• Des pharmaciens ont été condamnés lundi à des amendes pour avoir accepté des cadeaux des laboratoires Urgo.
  • La somme totale des cadeaux atteignait parfois plusieurs dizaines de milliers d’euros.
  • Le tribunal de Marseille a rappelé que la loi anti-cadeaux fait partie d’un « système anti-corruption ».

Des bijoux, du champagne, des objets électroniques… Huit pharmaciens ont été condamnés à Marseille lundi 6 octobre pour avoir accepté des avantages reçus sous forme de cadeaux de la part des laboratoires Urgo.

Devant le tribunal, l’un des pharmaciens jugés raconte s’être « fait embarquer dans le système » et reconnaît avoir fait preuve de « beaucoup de naïveté » en acceptant jusqu’à 50.000 euros de cadeaux. « Un jour, un commercial m’a sorti un catalogue sur papier glacé » montrant les objets offerts selon un système de points cumulés, rapporte-t-il. 

Face à mes doutes, le commercial m’a regardé dans les yeux en me disant : ‘Vous croyez qu’Urgo ferait des choses illégales ?!’

Un pharmacien jugé au tribunal de Marseille

Les laboratoires Urgo n’en sont pourtant pas à leur premier rappel à l’ordre. Une enquête de la Direction générale de la concurrence, de la consommation et de la répression des fraudes (DGCCRF) avait mis au jour qu’Urgo, en échange d’un renoncement à des remises par les officines, a offert, entre 2015 et 2021, 76.000 objets à plus de 8.500 pharmaciens, soit 40% de la profession. Le montant des cadeaux, qui comprenaient également du mobilier de marque et même des vélos électriques, s’élève à 55 millions d’euros.

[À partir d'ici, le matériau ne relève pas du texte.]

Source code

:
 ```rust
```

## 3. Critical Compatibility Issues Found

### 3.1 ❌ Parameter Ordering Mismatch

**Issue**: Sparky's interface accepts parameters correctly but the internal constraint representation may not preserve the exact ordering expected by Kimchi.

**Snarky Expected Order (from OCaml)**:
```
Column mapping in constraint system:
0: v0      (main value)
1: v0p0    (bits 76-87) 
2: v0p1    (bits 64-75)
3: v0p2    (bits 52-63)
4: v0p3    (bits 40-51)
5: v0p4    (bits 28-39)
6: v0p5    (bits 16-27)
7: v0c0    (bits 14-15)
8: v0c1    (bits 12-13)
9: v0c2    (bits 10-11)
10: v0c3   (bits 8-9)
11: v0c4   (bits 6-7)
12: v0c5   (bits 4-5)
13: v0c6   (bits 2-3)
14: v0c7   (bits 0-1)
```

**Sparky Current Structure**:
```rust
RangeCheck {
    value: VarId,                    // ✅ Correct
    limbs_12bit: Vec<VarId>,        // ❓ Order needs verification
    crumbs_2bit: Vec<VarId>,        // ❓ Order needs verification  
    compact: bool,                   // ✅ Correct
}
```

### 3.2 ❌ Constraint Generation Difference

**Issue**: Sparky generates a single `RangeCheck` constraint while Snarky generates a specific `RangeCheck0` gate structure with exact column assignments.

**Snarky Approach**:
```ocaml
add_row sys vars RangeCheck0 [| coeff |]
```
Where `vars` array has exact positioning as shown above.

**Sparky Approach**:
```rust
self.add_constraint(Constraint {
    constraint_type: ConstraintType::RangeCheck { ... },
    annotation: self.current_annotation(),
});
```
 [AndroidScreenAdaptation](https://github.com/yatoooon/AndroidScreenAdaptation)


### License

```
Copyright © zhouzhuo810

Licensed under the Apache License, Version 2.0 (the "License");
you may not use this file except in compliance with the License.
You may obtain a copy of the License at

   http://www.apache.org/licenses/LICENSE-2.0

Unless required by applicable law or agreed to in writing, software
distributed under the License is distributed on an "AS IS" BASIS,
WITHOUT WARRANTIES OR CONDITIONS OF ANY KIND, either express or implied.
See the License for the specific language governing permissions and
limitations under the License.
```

En 2023, Urgo avait déjà été condamné à Dijon à une amende de plus de 1,1 million d’euros, dont 625.000 euros avec sursis, et à la confiscation de plus de 5,4 millions d’euros.

Après cette condamnation, chaque parquet a dû traiter les cas des pharmaciens de son ressort, poursuivis pour « perception par un professionnel de santé d’avantages procurés par une personne commercialisant des produits sanitaires ». Au total, 215 pharmaciens sont concernés au parquet de Marseille, et une trentaine sont poursuivis pour avoir accepté des cadeaux d’un montant supérieur à 20.000 euros. 

La procureure, Marion Chabot, rappelle à l’AFP que cette loi anti-cadeaux est « un système anti-corruption ». Les pharmaciens condamnés ce lundi se sont vus attribuer des amendes allant de 6.000 euros (dont 2.000 avec sursis) à 50.000 euros (dont 30.000 avec sursis). 

De son côté, le Conseil de l’ordre national des pharmaciens, qui s’est constitué partie civile dans ce procès, a demandé un euro symbolique de dommages et intérêts. « Quand 40% d’une profession sort des rails de la légalité, cela veut dire que ce n’est pas une fraude mais une pratique élaborée qui amène à s’aveugler par certains phénomènes d’aubaine », a plaidé maître Frédéric Georges, l’un des avocats des pharmaciens.

Le phénomène ne se limite pas à la région marseillaise, même si les peines émises au tribunal diffèrent vastement selon les secteurs : dispense de peine à Avignon, amende fixée à 40% des avantages perçus à Bordeaux, amende de 1.000 euros avec sursis à Amiens… Au Havre, l’ex-ministre de la Santé, Agnès Firmin Le Bodo, pharmacienne de profession, s’était elle aussi vue infliger une amende de 8.000 euros, dont 4.000 avec sursis, fin 2024.